MG ZS

On the road, the MG ZS’s responsive hybrid powertrain earns its points. Plenty of electric torque allows the combustion engine to stay shut down for much longer than many HEV rivals manage and makes good on MG’s claims of a particular EV-like quality to lower-speed motoring. You don’t need to rouse the reciprocating pistons to get the ZS up to speed smartly, while adjustable energy regeneration and a fairly progressive brake pedal make smooth, efficient progress easy (think 55mpg on a mixed route).

More broadly, the ZS driving experience lacks some refinement, civility and dynamic sophistication – not enough to breach the boundaries of the acceptable but enough, certainly, to notice the deficit compared with many rivals.

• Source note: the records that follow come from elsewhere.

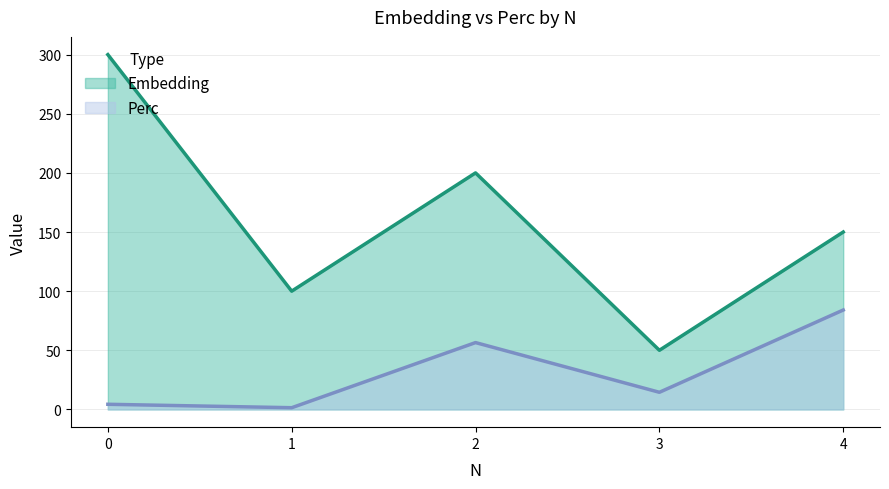

Which category has the lowest value across all series?

1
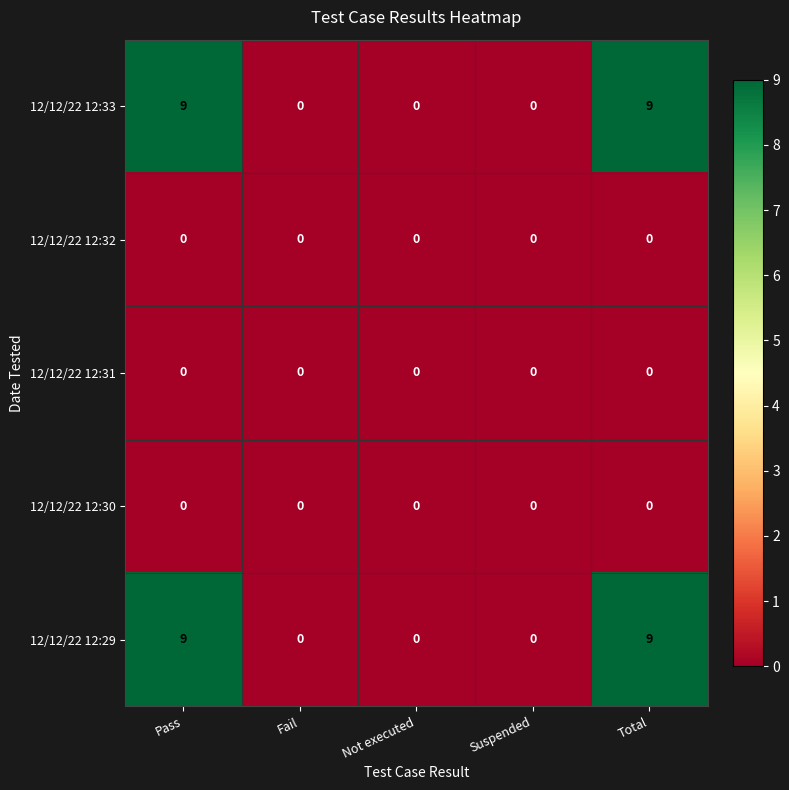

Count the 12/12/22 12:29 values in the range 0 to 9.

5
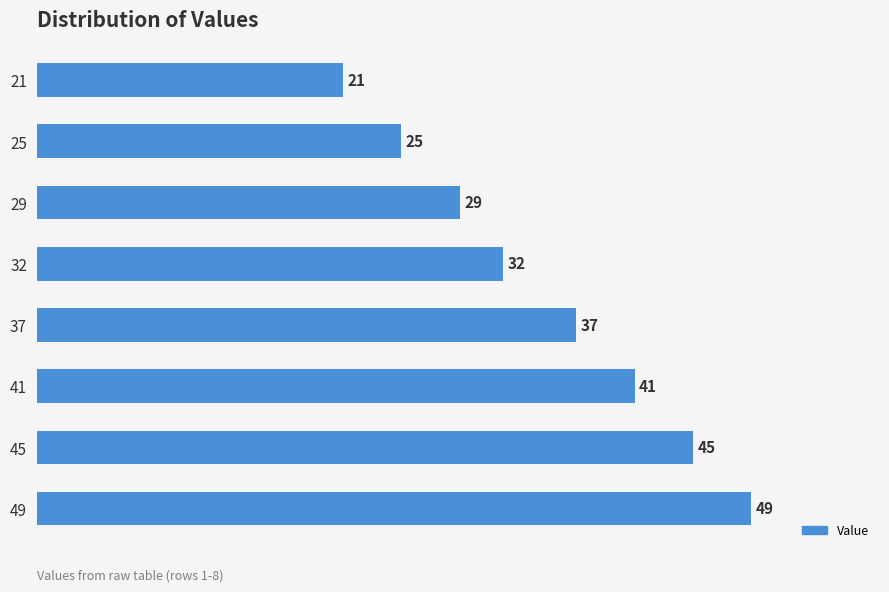

Rank the categories by value from highest to lowest.

49, 45, 41, 37, 32, 29, 25, 21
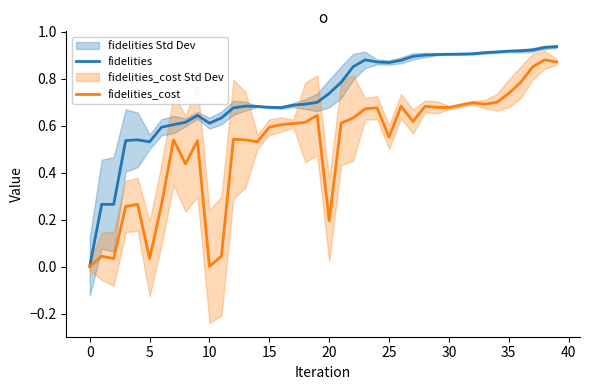

Which series has the widest spread of values?

fidelities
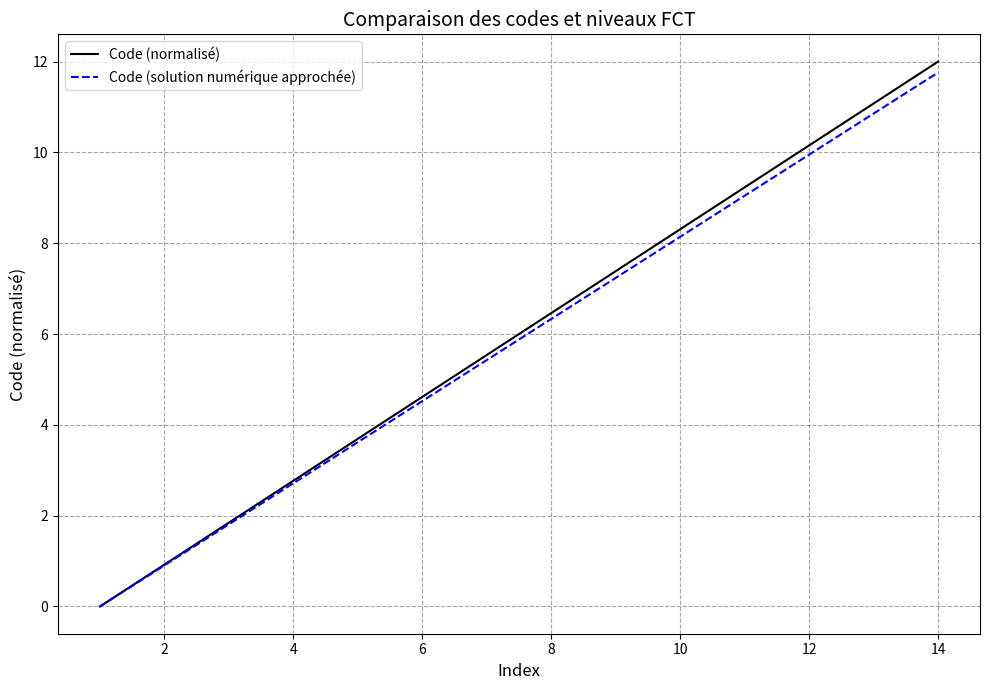

What is the highest value of the Code (solution numérique approchée) series?

11.8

A slightly heavy, leaden-feeling steering system makes guiding the car less easy than it ought to be and sets the tone for handling that is secure and precise enough at town speeds but that begins to run out of body control when the road surface gets uneven.

The ZS’s ride can feel overly firm and fidgety at times, and yet a little soft and unruly at other times. But there is a slight woodenness to it that is a constant factor and makes for plenty of road noise and coarseness over rougher asphalt. The car seldom quite settles down on country roads, finding a way to be upset by varying ride frequency inputs. It’s smoother on dual carriageways and deals with well-paved town roads decently well, but rough surfaces always make it come up short for vibration isolation.

That hybrid transmission might give halfway-spirited objective acceleration, meanwhile, but it doesn’t take to hard work quietly or smoothly, the combustion engine proving noisy and a little clunky when you ask for full power. You can blame the three-speed auto for that. Thankfully, you don’t often need full power to make decently swift progress in this car. It has an accessible sense of oomph that many HEVs lack – and that might be its best dynamic asset.